From rugby player to music player, British artist Dan Croll couldn’t be more grateful for the adventurous life that he now lives. When his sports aspirations came crumbling down after a rough injury, he recruited his competitive sports background and drive and invested them in his natural musical inclination. Little did he know, that he would soon be touring the world with his best friends, all the while having a blast. THE UNLIMITED had a blast hearing all about it.
How did you make the transition from athlete to musician?
When I couldn’t play sports anymore I was driven to succeed in something, and music has always been a big thing for me and it has given me a lot of purpose. I’ve always been musical, though I was focused on rugby and sports. I’ve taught myself how to play piano, guitar, drums and a bit of trumpet, but I didn’t realize I would have a career in that. That only occurred to me later in life. When I ended my career in sports, I glanced over at all the musicians I was listening and thought, “They have these amazing lives. This is their job. They’re paid to play music and tour the world and connect with fans.” It was at that point that I thought, “oh. I’ll give it a go.”
How would you describe your musical style?
It’s a tough one. It’s one big melting pot. I’ve had a very folky upbringing, and over the passed five years or so I’ve been exposed to so much music from all over the world.
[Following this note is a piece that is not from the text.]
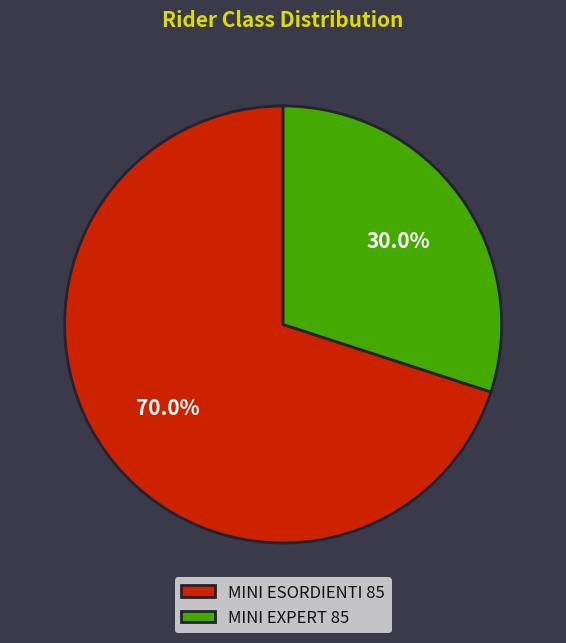

What is the total percentage of MINI ESORDIENTI 85 and MINI EXPERT 85?

100.0%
But if I had to simplify, I would say folk-pop, which is kind of acoustic at times but also layered with synth over the top of it. But I suppose there’s also an African twist in there as well, which I think that all started when my mom played me Paul Simon’s Graceland, and introduced me to different African choirs, at a young age. Later on I started listening to to Fela Kuti, Seun Kuti and the likes, which were all great influences on me.
You don’t seem to take yourself too seriously, but your lyrics are exceptionally sincere and intimate. Do you write anything other than lyrics?
No, I don’t write. I come from a family of great storytellers, really animated characters, and we love having family gatherings where we all catch up. My Nan on my mom’s side is amazing. She’s eighty-six and she’ll jump about to demonstrate and bring her stories into life. She also happens to have the funniest stories. The funniest things happen to her. I feel like that was passed onto me. I like to talk a lot, tell stories, and listen to other people’s stories. Lyrics are just spoken words, so I have to bring the animation into the lyrics, which is what makes them playful and sincere, I suppose.
Your music also has a sort of wink to it. Would you say you were a funny dude?
I’m alone right now so I should say I am, because no one is here to disagree with me.
Maybe I am. I tour with nine people who I’ve known for six or seven years and we’re the best of mates. I’m constantly around fun things and funny people and I suppose that some of it rubs off on me. My family is funny as well. I’m obviously serious about making music, but it’s not worth anything if it’s not fun. It’s very important for me, with everything I do, to have a good time. Some things come out of being in a bad place, but for me, it’s mostly about having fun.
What do you currently listen to?
I try to listen to music that isn’t close to the music I make. I listen to a lot of a lot of hip-hop and R&B. I really love Tribe Called Quest and De La Soul, and old stuff like Madlib. On the other side of the spectrum, I listen to a lot of metal, I really love this Swedish band named Meshuggah, they’re really fantastic, and another one named Kvelertak. My guilty pleasure is definitely metal. It weirdly relaxes me.
Tell us about performing.
I’ve had a clear idea of the kind of performer I wanted to become ever since I started making music, and what I wanted people to take away from it. When I went to watch performances as a teenager, I always found myself slightly frustrated when a band played the song identically to the recording. It was almost robotic. I set myself out to add a little special something during performances. I spent a lot of time working on that. Ultimately, that’s what makes people want to come out and see live shows, because they don’t really know what to expect.